I have returned many times to the worst affected areas to walk, to photograph, to observe. Months later the situation has not changed much, some paths have been cleared, limited areas of woodland have been cleared and there remain stretches of tombstone-like stumps. I collect the same shots, only the position of the forest changes. My outings become “cemetery” outings, where I feel more and more acutely the human guilt of this tragedy, the impact we are causing on the climate and, consequently, on the forests, ecosystems that are indispensable to our existence. I decided to try a different approach, collecting botanical elements at the crash sites. Twigs, needles, bark, leaves, lichen and mosses become little evidence of the effects of “Vaia”, proof on the one hand of the presence of trees that have ended and on the other of life that is resuming in different forms. They are traces of nature, but also a re-evocation of my passage, of my investigation of the “crime scene”. I record the geographical coordinates of the collection points. Geographic coordinates are values used to identify the position of a point on the earth’s surface. They are latitude, longitude and altitude. Latitude is the angular distance of a point from the equator and longitude is the angular distance of a point from an arbitrary reference meridian along the same parallel as the location. Since 1884, the prime meridian of reference has been conventionally fixed at Greenwich. Its longitude is therefore 0°. Altitude is the distance, measured along the vertical of the point considered on the earth’s surface, from sea level. Historically, the order in which co-ordinates were indicated was always the same, first latitude and then longitude, using different formats for writing degrees.
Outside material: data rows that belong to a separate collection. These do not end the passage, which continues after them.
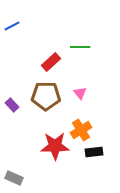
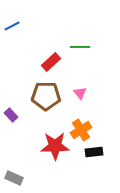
purple rectangle: moved 1 px left, 10 px down
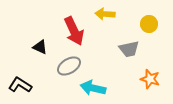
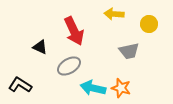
yellow arrow: moved 9 px right
gray trapezoid: moved 2 px down
orange star: moved 29 px left, 9 px down
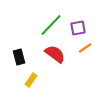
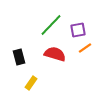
purple square: moved 2 px down
red semicircle: rotated 20 degrees counterclockwise
yellow rectangle: moved 3 px down
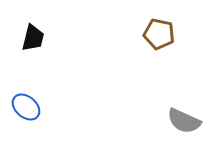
In this project the position is expressed in sexagesimal base, with seconds in decimal format. The points where there is nothing left to grasp will become the empty spaces of the exhibition. With the botanical elements I print small cards using the cyanotype technique, images fixed by sunlight on cards treated with a solution of iron salts. There are hundreds of contact images characterised by intense shades of blue. The result is a photographic project without the use of a camera, where the photographer becomes a craftsman and an artist.